Heat is the fuel of hurricanes, and the North Pacific last summer was the hottest on record, a University of Hawaii climate scientist has calculated.
"This summer has seen the highest global mean sea surface temperatures ever recorded since their systematic measuring started," said Axel Timmermann, a UH oceanography professor, in a statement Thursday. "Temperatures even exceed those of the record-breaking 1998 El Nino year."
Sea surface temperatures have remained fairly stable since 2000, a phenomenon known as the global warming hiatus.
The recent temperature spikes mean that hiatus "has come to an end," said Timmermann, affiliated with the International Pacific Research Center. "The ocean warming has picked up speed again."
Both the global and North Pacific sea surface temperatures were record-breaking, even without an El Nino, he said.

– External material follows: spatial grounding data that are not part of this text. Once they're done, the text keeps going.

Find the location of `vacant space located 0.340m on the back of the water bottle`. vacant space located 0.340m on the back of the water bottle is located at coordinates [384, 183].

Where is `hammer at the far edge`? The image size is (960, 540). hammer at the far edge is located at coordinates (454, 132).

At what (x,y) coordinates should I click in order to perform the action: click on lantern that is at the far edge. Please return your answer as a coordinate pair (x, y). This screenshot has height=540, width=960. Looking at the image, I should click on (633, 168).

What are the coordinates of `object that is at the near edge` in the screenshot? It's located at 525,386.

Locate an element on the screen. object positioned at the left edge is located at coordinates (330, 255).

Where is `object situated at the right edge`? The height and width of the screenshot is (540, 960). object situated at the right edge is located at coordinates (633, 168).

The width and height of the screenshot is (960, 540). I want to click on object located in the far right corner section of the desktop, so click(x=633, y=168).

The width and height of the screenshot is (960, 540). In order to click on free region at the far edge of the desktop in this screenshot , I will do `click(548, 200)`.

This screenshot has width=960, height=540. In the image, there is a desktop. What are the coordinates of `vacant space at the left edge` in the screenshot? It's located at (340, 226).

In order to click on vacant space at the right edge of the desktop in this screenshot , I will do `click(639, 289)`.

"The main contributor to this recent warming is the North Pacific, which has warmed up far beyond any recorded value, shifting hurricane tracks, weakening trade winds and causing coral bleaching in the Hawaiian Islands," Timmermann said in a report. "An initial extratropical sea surface temperature anomaly already developed in January 2014. A few months later, in April and May 2014, a massive wind-triggered equatorial sloshing of warm water from the western to the eastern tropical Pacific and the subsequent spreading of this water along the North American coast, released large amounts of energy to the surface that had been locked up in the western tropical Pacific for almost a decade. Additional warming contributions came from record-breaking greenhouse gas concentrations and an unusual weakening of the North Pacific summer trade winds, which reduced the evaporative cooling of the oceans."

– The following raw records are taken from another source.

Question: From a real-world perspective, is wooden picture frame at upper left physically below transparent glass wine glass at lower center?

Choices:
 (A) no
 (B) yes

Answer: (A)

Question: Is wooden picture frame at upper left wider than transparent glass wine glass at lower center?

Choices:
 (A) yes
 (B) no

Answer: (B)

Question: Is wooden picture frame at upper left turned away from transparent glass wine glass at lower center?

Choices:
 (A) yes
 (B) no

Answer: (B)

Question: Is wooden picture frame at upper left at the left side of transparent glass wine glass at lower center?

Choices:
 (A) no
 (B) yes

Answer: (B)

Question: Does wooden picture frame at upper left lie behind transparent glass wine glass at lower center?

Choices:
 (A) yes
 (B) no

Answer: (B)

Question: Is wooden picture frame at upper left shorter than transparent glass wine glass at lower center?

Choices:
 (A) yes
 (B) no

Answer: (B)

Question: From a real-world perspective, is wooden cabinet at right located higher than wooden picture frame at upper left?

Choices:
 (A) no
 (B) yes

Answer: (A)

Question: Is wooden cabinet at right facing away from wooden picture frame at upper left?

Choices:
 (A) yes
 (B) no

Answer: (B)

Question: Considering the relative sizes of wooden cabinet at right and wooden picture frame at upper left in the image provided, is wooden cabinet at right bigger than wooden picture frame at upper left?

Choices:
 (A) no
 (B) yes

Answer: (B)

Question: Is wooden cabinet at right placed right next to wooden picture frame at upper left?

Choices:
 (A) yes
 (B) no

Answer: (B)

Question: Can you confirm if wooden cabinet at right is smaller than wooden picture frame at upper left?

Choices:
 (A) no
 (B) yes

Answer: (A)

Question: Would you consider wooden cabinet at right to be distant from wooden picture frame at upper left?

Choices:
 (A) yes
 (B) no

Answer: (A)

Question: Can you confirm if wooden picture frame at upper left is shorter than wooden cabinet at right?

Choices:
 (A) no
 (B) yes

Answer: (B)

In July, ocean surfaces were nearly 1 degree Fahrenheit (0.55 Celsius) above the average since 1890, topping the previous record of 0.9 F in 1998, Timmermann said. In the North Pacific the temperatures were 1.44 degrees Fahrenheit above average, or 0.45 degree warmer than the 1998 peak.
"It’s a remarkable situation, and I’ve never seen warming of the North Pacific like that," Timmermann told New Scientist magazine.